According to cyberlaw experts, agencies should make sure they widely

publicize a notice of network monitoring that spells out the consequences

of improper behavior. If regulations and policies are not in place and are

not made public, agencies don't have a legal leg to stand on.

In 1998, an electronic engineer for the CIA's Foreign Broadcast Information

Service decided to visit pornographic World Wide Web sites and download

files to his work computer. When the government brought a case against him,

the court concluded that he did not have a reasonable expectation of privacy

because FBIS had published a policy that made unauthorized activity punishable

by termination and prosecution.

Who Runs Your Network?

Most lawyers agree that banner warnings similar to the ones you find

on almost all government home pages on the Internet and other published

policies are key attempts by the government to establish users' consent

to monitoring.

Although the CIA case is an important example of the critical role played

by consent-to-monitor agreements, there are exceptions to ECPA, according

to King.

"Your role within the government determines the protection you get under

ECPA," said King, adding that federal organizations — such as the Army's

director of command, control, communications and computers — can be considered

service providers under the law.

The case of U.S. v. Staff Sergeant Robert J. Monroe is another example

of where a consent-to-monitor regulation has been effective in protecting

government network monitors from the long arm of the law.

When Air Force system administrators investigated the cause of their

failing e-mail system in 1995, they found 59 files containing pornographic

images clogging the system. The administrators opened some of the files

and turned them over to Air Force criminal investigators.

Fortunately for the system administrators, Air Force policy clearly

advised all network users that their e-mail was subject to monitoring. Monroe's

expectation of privacy was rejected because the administrators were acting

in accordance with their obligation to keep their system operating correctly — known as the "service provider exception" to ECPA.

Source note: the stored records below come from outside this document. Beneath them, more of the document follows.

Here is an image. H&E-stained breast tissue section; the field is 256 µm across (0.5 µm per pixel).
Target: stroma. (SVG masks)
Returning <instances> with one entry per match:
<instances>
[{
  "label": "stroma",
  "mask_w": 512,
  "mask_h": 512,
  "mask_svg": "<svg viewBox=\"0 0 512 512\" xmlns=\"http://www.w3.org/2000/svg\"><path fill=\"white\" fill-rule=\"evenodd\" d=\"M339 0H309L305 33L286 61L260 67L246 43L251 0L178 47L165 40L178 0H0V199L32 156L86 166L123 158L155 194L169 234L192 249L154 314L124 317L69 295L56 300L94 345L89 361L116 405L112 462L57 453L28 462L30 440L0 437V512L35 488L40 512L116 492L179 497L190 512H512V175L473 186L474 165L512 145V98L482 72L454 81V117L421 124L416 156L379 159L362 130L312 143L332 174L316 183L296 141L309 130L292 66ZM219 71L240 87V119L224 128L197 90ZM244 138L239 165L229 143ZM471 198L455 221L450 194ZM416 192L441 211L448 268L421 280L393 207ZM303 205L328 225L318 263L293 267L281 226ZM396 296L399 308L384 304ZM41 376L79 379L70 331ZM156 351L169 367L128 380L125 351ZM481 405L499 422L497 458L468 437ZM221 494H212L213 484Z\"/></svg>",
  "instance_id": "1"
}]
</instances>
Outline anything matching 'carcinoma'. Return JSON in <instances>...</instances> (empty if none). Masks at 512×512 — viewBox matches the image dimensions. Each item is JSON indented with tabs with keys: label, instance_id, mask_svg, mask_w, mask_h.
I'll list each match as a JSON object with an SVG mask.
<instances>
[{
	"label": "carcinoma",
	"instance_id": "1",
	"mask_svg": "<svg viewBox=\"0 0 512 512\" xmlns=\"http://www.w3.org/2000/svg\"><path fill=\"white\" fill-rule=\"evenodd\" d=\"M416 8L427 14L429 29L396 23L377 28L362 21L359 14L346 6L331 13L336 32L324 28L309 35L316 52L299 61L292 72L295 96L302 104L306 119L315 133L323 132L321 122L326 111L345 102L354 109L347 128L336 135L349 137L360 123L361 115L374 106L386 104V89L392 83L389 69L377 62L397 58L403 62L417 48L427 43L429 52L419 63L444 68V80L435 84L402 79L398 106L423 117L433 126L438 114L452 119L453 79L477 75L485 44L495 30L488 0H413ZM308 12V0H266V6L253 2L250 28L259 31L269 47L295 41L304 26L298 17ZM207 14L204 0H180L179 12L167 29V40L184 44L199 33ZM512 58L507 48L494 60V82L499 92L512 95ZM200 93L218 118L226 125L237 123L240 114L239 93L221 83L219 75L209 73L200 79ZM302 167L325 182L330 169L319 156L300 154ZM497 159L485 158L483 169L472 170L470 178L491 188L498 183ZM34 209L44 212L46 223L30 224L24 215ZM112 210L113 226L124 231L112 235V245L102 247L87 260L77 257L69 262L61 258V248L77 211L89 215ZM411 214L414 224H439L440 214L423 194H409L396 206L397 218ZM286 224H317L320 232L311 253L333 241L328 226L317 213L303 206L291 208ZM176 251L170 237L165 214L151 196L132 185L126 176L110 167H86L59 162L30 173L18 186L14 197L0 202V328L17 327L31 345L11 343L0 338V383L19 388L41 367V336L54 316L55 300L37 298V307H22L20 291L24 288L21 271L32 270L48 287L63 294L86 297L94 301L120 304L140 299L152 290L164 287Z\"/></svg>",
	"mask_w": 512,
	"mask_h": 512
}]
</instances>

Unfortunately, although protections exist, regulations often differ across

the government, particularly in the military. "The Army regulations prohibit

system administrators from monitoring e-mail for these purposes," said King,

referring to the Maxwell case. When it comes to regulations on information

security procedures, "the Army's really conservative, the Navy is to the

limits of the law, and the Air Force doesn't know which way it wants to

go."

What's more, a former Air Force network security officer said he never

targeted individual computers or intercepted message traffic even though

his unit had banners posted on all the systems saying that they could do

so. "There's no teeth in that [policy], so the banner is mainly for the

hacker to not see a welcome message and use that against the Air Force in

court," he said.

Even though laws are in place that set limits on how agencies can manage

workers' activities online, network managers must become expert in the particular

rules that pertain to their agency.

"I learned a long time ago in my Army career to learn all the regulations

that pertained to my job and to follow them as closely as possible," the

security officer said. "I kept that thought as I figured out what to do

with the computer systems and detection tools that we employed."